* [Work order]:
Drop every image, then reproduce the data exactly as given.

[Extracted data]

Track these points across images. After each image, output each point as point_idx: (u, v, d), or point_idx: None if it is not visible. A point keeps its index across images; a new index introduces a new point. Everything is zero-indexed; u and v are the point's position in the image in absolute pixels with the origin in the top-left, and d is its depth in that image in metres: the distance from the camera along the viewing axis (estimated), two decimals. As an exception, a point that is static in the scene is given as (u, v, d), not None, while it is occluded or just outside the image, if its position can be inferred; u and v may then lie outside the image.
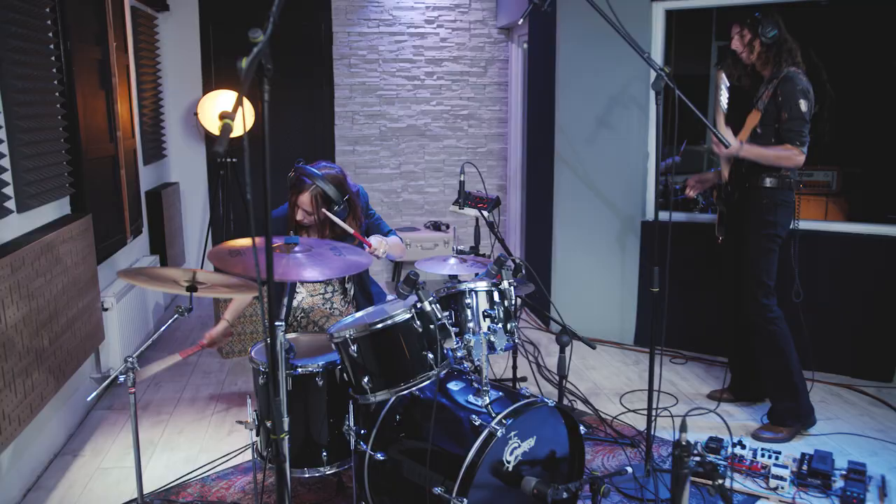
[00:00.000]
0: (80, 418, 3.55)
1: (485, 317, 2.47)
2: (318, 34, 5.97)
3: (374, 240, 2.86)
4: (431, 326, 2.25)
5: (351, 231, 2.82)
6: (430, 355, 2.24)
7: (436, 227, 6.19)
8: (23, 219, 2.98)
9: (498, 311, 2.48)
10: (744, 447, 3.09)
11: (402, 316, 2.23)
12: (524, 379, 4.08)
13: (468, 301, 2.46)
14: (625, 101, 4.49)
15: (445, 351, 2.31)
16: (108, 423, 3.57)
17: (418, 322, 2.23)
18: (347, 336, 2.23)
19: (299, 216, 2.91)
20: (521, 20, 2.93)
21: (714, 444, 3.19)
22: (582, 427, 2.47)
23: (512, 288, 2.49)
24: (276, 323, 2.08)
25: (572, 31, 4.63)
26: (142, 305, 4.35)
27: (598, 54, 4.49)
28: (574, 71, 4.67)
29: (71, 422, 3.44)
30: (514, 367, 3.73)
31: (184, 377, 4.16)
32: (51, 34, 3.32)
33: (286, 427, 1.57)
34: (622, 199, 4.62)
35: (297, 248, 2.25)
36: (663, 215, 4.52)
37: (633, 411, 3.69)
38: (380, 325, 2.23)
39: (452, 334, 2.25)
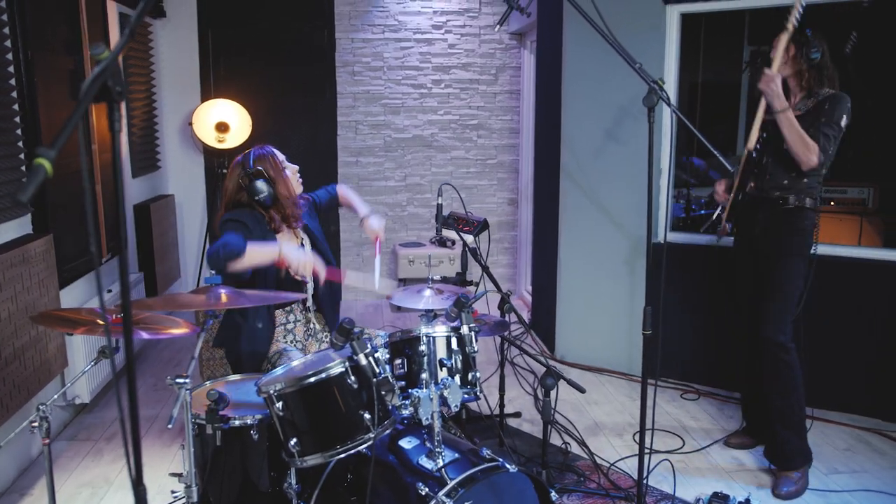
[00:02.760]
0: (37, 451, 3.33)
1: (441, 366, 2.16)
2: (319, 41, 5.71)
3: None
4: (374, 380, 1.96)
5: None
6: (367, 415, 1.94)
7: (441, 243, 5.87)
8: (-38, 242, 2.78)
9: (455, 360, 2.17)
10: (752, 507, 2.75)
11: (336, 369, 1.94)
12: (518, 415, 3.76)
13: (422, 348, 2.15)
14: (635, 113, 4.13)
15: (390, 408, 2.02)
16: (67, 456, 3.35)
17: (353, 377, 1.93)
18: (272, 392, 1.95)
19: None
20: (497, 27, 2.64)
21: (718, 502, 2.85)
22: (554, 494, 2.16)
23: (473, 333, 2.18)
24: (179, 380, 1.81)
25: (579, 35, 4.29)
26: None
27: (607, 61, 4.10)
28: (581, 79, 4.33)
29: (24, 455, 3.23)
30: (502, 406, 3.42)
31: (161, 402, 3.94)
32: (8, 43, 3.12)
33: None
34: (632, 219, 4.26)
35: (220, 289, 1.98)
36: (681, 237, 4.20)
37: (633, 455, 3.35)
38: (311, 380, 1.94)
39: (395, 389, 1.96)
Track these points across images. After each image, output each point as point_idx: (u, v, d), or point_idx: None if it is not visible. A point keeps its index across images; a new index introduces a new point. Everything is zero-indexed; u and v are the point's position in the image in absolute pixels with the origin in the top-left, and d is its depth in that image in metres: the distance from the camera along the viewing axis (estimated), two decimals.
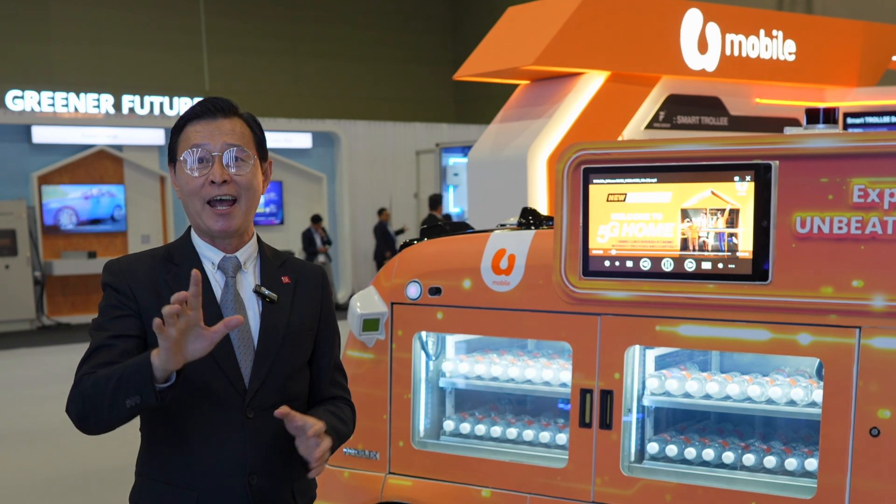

[/Extracted data]

* [Solution]:
Track these points across images. After each image, output each point as point_idx: (u, v, d), or point_idx: None if it is not visible. A point keeps its index across images; a new index introduces a new point. Everything is zero-indexed; u and v are the point's position in the image in absolute pixels with the origin in the top-left, and d is its depth in that image in metres: the distance from the camera along the viewing axis (estimated), two decimals. As an exception, a point that is static in the scene is given as (u, v, d), not None, while it is occluded or just outside the image, if its position can be inferred; u and v may then lie outside the image.
[00:00.000]
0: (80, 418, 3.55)
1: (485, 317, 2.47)
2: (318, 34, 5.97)
3: (374, 240, 2.86)
4: (431, 326, 2.25)
5: (351, 231, 2.82)
6: (430, 355, 2.24)
7: (436, 227, 6.19)
8: (23, 219, 2.98)
9: (498, 311, 2.48)
10: (744, 447, 3.09)
11: (402, 316, 2.23)
12: (524, 379, 4.08)
13: (468, 301, 2.46)
14: (625, 101, 4.49)
15: (445, 351, 2.31)
16: (108, 423, 3.57)
17: (418, 322, 2.23)
18: (347, 336, 2.23)
19: (299, 216, 2.91)
20: (521, 20, 2.93)
21: (714, 444, 3.19)
22: (582, 427, 2.47)
23: (512, 288, 2.49)
24: (276, 323, 2.08)
25: (572, 31, 4.63)
26: (142, 305, 4.35)
27: (598, 54, 4.49)
28: (574, 71, 4.67)
29: (71, 422, 3.44)
30: (514, 367, 3.73)
31: (184, 377, 4.16)
32: (51, 34, 3.32)
33: (286, 427, 1.57)
34: (622, 199, 4.62)
35: (297, 248, 2.25)
36: (663, 215, 4.52)
37: (633, 411, 3.69)
38: (380, 325, 2.23)
39: (452, 334, 2.25)
[00:02.760]
0: (37, 451, 3.33)
1: (441, 366, 2.16)
2: (319, 41, 5.71)
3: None
4: (374, 380, 1.96)
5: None
6: (367, 415, 1.94)
7: (441, 243, 5.87)
8: (-38, 242, 2.78)
9: (455, 360, 2.17)
10: (752, 507, 2.75)
11: (336, 369, 1.94)
12: (518, 415, 3.76)
13: (422, 348, 2.15)
14: (635, 113, 4.13)
15: (390, 408, 2.02)
16: (67, 456, 3.35)
17: (353, 377, 1.93)
18: (272, 392, 1.95)
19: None
20: (497, 27, 2.64)
21: (718, 502, 2.85)
22: (554, 494, 2.16)
23: (473, 333, 2.18)
24: (179, 380, 1.81)
25: (579, 35, 4.29)
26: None
27: (607, 61, 4.10)
28: (581, 79, 4.33)
29: (24, 455, 3.23)
30: (502, 406, 3.42)
31: (161, 402, 3.94)
32: (8, 43, 3.12)
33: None
34: (632, 219, 4.26)
35: (220, 289, 1.98)
36: (681, 237, 4.20)
37: (633, 455, 3.35)
38: (311, 380, 1.94)
39: (395, 389, 1.96)
Track these points across images. After each image, output each point as point_idx: (u, v, d), or point_idx: None if it is not visible. A point keeps its index across images; a new index introduces a new point. Everything is zero-indexed; u and v are the point's position in the image in absolute pixels with the origin in the top-left, and d is its depth in that image in metres: the distance from the camera along the viewing axis (estimated), two decimals.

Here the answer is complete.